On how many lines of the data below does the word "Playa" appear? Reply with the number only.

*** Source material Section Begins ***

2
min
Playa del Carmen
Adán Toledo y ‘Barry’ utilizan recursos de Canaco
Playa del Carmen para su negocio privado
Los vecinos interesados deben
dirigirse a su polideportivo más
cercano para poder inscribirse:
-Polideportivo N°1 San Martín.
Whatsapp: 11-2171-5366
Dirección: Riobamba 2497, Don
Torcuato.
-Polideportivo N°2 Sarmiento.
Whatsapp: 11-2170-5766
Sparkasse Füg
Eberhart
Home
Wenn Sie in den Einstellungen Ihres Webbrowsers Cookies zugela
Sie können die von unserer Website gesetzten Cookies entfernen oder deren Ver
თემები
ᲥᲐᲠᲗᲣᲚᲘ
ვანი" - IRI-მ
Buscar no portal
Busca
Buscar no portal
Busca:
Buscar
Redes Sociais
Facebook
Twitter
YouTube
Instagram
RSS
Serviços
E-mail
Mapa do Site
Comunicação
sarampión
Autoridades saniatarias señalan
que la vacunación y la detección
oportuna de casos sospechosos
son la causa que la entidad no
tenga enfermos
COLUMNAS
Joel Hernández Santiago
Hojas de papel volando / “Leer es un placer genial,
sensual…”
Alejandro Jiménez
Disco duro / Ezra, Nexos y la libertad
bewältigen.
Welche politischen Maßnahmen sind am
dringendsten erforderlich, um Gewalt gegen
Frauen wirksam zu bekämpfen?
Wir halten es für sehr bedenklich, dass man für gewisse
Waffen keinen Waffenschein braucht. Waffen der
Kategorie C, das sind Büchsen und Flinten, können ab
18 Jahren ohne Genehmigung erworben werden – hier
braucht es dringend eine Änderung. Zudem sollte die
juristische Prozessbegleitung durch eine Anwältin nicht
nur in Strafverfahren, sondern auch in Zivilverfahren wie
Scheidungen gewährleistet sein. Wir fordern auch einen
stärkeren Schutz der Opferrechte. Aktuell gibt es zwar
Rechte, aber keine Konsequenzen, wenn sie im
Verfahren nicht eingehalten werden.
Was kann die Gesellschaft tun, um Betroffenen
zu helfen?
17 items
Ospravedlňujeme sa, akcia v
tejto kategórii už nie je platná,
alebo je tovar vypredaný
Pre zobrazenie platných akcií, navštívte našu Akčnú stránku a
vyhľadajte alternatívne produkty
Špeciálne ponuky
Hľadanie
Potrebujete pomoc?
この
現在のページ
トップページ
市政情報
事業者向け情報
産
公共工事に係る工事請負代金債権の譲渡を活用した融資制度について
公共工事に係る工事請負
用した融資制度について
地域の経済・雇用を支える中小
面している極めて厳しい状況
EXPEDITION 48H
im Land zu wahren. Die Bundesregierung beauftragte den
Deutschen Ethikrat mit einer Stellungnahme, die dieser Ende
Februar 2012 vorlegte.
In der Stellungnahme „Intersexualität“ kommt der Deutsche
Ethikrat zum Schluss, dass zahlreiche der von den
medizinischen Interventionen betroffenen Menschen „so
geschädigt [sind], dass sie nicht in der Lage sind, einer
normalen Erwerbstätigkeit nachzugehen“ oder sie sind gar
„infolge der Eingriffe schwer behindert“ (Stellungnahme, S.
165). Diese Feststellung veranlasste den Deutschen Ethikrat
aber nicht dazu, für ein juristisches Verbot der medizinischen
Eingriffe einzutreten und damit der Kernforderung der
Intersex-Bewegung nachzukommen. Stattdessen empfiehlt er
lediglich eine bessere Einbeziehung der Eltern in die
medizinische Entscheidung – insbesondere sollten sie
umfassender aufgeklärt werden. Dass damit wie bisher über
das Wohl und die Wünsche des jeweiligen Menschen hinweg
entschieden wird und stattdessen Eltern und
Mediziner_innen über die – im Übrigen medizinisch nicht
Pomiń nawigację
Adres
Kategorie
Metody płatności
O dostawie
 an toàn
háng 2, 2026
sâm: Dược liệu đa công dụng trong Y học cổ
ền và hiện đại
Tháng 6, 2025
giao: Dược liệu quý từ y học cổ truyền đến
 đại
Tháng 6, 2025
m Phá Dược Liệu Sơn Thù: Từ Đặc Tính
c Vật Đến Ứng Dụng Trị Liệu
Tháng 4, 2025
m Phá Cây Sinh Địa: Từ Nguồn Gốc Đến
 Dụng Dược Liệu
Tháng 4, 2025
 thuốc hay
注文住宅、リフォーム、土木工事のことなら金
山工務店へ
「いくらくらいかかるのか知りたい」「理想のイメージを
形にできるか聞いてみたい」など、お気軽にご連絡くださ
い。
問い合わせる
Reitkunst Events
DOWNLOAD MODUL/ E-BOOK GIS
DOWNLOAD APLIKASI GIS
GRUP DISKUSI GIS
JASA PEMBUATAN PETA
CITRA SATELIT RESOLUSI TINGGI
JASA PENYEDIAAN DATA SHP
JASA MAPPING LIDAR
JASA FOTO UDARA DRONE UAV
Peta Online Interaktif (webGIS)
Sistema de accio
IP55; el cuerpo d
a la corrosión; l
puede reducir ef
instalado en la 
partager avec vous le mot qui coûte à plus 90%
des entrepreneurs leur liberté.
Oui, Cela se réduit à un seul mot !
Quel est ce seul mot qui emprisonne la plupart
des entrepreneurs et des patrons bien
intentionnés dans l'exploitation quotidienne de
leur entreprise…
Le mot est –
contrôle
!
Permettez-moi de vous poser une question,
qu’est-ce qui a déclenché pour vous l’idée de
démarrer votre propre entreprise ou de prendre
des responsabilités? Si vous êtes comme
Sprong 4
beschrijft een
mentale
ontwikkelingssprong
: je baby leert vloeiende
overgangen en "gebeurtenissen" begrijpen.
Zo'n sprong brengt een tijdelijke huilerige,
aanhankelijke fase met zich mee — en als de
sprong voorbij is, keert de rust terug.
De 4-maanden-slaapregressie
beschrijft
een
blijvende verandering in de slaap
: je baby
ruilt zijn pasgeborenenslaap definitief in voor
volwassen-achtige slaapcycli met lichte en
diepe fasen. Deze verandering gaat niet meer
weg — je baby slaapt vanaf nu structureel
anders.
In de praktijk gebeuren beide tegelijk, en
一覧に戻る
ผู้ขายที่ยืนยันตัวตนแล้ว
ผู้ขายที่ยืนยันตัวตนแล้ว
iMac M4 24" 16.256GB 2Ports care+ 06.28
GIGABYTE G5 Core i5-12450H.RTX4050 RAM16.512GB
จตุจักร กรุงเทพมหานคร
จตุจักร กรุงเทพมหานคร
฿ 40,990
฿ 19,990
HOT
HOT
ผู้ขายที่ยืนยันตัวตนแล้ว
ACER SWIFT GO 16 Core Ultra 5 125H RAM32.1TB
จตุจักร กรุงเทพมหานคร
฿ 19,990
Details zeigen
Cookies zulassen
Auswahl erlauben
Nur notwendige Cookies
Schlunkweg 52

*** Source material Section Ends ***

Response for this exercise: 2